100 participants from 25 countries discuss sustainable land management, water management and climate change at WOCAT conference in Bishkek, Kyrgyz Republic

21 June 2011 Bishkek, Kyrgyz Republic – From 21 to 22 June 2011, the World Overview of Conservation Approaches and Technologies (WOCAT) organised a Share Fair on Sustainable Land Management (SLM) in Bishkek, Kyrgyz Republic.  His Excellency Torogul Bekov, Minister of Agriculture, Kyrgyz Republic delivered the opening remarks, stating the importance of managing natural resources in the face of increasing population, exposure to natural hazards and climate change - particularly in mountain areas - and promoting environmentally-friendly agricultural production. 
 
WOCAT’s vision is that land and livelihoods are improved through sharing and enhancing knowledge about sustainable land management (SLM). WOCAT supports innovation and decision-making processes in SLM by: networking among SLM specialists, developing standardized tools and methods for knowledge management and decision support, managing a global knowledge and information base on SLM and enhancing capacity of involved actors - from land users to policy.
 
“The conference will address how SLM can help face global and local needs in terms of addressing land degradation, biodiversity loss, climate change and variability and food insecurity and poverty in line with the United Nations Millennium Development Goals. It will focus on knowledge management and decision support for SLM at the local and national level. A second priority of the meeting will be on including the WOCAT knowledge management and decision support in all projects related to sustainable use of soil water and vegetation resources. 100 participants from 25 countries will also focus on two main themes; ‘Water Management and Climate Change Adaptation’ and ‘Sustainable Land Management and Pastoralism’,” said conference organiser Hanspeter Liniger, Centre for Development and Environment, University of Berne.
 
The Share Fair brings together over 50 organizations working in SLM to share information about their projects.  It will be followed by the 15th Annual WOCAT Workshop and Steering Meeting from 23 - 27 June 2011 in Naryn Oblast. As part of this workshop, delegates visited Tolok, en-route to Naryn and spent the day in the field. This is expected to lead to priority actions that could be undertaken by WOCAT members, institutions and governments in Central Asia to capitalize on the potential benefits of effective, integrated sustainable land management and climate change adaptation and mitigation strategies in dryland grazing systems.
 
“As an extension of our commitment to the region, the recently-launched Mountain Societies Research Centre at the University of Central Asia will continue to participating in such platforms as WOCAT, providing support for sustainable action.  In recent years, world food prices sky-rocketed causing severe hardship for poor and vulnerable people worldwide, pushing over100 million into poverty.  Sustainable pastoralism can be considered the most appropriate strategy to maintain human well-being in rangelands, as it provides secure livelihoods, conserves ecosystem services, promotes wildlife conservation and honours cultural values and traditions.  UCA’s support and development of a Herders’ Manual, blending traditional and scientific knowledge, provides simple, effective tools to improve both animal and pasture productivity,” said Dr Nasreen Dhanani, Deputy Director, University of Central of Asia.

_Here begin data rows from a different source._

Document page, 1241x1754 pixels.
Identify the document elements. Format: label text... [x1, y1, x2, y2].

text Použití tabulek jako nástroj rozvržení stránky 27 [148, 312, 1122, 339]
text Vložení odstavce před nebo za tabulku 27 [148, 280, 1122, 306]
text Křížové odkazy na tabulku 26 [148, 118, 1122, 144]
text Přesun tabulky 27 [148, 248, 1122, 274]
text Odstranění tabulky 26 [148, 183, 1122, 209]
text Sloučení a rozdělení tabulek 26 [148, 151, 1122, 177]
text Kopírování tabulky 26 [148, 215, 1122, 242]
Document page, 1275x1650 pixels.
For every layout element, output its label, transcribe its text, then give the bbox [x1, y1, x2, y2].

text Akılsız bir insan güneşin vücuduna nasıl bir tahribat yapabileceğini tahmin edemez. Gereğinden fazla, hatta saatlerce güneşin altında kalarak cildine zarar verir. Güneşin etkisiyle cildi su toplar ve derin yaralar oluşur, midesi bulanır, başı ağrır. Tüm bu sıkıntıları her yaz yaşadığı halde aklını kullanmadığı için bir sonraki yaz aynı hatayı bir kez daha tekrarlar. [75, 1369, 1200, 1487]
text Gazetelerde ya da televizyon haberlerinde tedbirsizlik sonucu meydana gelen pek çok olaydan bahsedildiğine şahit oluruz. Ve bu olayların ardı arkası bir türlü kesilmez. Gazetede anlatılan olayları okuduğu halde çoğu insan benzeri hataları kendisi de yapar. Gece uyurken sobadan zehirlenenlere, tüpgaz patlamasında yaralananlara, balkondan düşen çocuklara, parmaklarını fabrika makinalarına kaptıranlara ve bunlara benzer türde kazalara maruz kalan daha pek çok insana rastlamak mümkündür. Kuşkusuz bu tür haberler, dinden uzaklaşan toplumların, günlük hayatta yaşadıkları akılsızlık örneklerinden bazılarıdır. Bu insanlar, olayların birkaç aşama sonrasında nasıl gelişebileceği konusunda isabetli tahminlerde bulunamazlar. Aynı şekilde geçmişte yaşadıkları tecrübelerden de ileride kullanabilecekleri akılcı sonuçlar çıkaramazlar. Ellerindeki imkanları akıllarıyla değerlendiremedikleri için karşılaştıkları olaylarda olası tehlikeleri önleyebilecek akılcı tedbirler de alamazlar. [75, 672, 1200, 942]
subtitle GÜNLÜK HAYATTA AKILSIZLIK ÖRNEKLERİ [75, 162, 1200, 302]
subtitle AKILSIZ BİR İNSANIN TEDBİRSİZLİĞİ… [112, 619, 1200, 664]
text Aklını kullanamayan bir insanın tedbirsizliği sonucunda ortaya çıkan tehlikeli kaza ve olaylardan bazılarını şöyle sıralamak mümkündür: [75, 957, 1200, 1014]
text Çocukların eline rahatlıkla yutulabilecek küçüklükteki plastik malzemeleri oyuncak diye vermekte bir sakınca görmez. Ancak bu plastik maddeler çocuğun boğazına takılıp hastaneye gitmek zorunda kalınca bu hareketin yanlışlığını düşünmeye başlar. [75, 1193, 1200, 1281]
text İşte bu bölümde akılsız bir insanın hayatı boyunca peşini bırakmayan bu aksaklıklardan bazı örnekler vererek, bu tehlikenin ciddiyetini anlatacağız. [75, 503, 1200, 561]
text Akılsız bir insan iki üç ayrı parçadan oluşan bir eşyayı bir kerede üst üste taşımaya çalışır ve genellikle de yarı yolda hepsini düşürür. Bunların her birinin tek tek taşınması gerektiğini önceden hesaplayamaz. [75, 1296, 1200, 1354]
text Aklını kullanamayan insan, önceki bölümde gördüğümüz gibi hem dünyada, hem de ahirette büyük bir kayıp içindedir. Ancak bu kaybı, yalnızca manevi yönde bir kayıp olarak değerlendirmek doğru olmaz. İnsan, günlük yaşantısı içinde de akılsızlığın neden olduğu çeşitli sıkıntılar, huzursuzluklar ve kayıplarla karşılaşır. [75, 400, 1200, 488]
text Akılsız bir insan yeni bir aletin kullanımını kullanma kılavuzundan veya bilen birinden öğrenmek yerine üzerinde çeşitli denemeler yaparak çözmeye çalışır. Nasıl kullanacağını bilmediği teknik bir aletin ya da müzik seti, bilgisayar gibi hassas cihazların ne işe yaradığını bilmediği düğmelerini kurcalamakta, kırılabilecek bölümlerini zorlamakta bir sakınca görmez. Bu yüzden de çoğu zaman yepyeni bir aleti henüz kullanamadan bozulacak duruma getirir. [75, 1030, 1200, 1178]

The WOCAT events are jointly organized by the Centre for Development and Environment of the University of Berne (CDE/UoB), Switzerland, with the CAMP Alatoo NGO for sustainable mountain development, the University of Central Asia (UCA), GIZ/CACILM (Central Asia Countries Initiative on Land Management) and National Centre for Competency in Research North-South (NCCR-NS) project with support of the Swiss Development Corporation (SDC) and the management team: CDE, UN Food and Agriculture Organisation (FAO) and International Soils Resources and Information Centre (ISRIC).
 
This conference immediately follows the International Symposium on “Pastoralism in Central Asia: Status, Challenges and Opportunities in Mountain Areas” co-hosted by UCA and NCCR-NS from 13 – 18 June 2011. It included two components:  a series of scientific presentations and a policy roundtable, followed by field visits to Chui and Naryn districts, with participation from more than 140 researchers, policy makers, and development practitioners.